- [Supplied data]
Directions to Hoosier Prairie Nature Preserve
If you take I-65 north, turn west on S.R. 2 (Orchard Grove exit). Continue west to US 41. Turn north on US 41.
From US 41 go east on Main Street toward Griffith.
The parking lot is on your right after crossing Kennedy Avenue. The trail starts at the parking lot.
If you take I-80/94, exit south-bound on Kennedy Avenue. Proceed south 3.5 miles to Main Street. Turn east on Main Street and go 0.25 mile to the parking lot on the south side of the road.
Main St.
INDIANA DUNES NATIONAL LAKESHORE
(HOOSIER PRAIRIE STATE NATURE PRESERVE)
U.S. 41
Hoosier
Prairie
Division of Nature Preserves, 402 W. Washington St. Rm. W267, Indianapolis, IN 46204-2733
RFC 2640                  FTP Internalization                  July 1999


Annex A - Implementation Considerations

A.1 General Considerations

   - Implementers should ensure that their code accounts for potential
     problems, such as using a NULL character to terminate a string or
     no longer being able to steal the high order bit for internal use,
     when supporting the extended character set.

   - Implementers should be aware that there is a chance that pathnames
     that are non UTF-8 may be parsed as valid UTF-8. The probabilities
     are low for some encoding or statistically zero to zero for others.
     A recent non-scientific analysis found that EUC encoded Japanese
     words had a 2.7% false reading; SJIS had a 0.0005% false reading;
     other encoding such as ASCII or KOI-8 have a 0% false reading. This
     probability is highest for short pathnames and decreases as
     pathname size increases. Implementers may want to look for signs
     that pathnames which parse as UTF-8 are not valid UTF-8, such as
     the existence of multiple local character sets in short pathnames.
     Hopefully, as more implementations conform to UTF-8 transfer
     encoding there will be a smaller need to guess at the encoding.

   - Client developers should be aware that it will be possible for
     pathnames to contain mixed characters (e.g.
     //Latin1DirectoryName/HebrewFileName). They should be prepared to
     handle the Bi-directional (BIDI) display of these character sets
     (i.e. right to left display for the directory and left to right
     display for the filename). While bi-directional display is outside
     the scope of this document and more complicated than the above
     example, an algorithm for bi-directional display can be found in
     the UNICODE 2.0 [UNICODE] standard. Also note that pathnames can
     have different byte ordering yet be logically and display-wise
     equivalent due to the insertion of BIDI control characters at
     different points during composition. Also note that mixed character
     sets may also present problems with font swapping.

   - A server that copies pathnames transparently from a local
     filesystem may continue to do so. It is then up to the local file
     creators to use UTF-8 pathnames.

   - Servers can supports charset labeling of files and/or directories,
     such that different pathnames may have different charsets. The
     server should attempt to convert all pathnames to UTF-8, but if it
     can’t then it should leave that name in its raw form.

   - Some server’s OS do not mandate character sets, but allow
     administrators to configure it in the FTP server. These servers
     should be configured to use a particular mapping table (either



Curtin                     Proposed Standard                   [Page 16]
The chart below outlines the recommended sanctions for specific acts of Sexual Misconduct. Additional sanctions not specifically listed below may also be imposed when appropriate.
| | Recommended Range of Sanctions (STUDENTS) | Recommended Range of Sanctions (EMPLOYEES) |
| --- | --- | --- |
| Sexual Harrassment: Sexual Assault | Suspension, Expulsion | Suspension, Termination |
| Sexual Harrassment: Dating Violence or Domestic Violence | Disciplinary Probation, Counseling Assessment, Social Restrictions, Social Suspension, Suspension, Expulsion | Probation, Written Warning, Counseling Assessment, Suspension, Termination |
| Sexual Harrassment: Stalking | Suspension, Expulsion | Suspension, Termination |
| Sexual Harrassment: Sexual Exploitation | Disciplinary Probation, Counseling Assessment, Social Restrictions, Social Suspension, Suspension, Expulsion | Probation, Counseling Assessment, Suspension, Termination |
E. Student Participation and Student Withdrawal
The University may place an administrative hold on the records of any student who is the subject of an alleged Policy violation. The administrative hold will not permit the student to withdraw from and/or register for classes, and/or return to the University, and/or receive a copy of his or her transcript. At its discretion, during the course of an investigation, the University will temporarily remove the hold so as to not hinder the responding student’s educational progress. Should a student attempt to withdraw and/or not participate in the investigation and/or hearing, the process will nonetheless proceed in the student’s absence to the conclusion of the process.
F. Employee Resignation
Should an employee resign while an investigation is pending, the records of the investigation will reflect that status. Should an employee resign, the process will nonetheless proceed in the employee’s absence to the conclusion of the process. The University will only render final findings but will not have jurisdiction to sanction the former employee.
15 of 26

- [The task] The sole thing to report is how many lines in the data hold the string "Kennedy".

- [Result] 2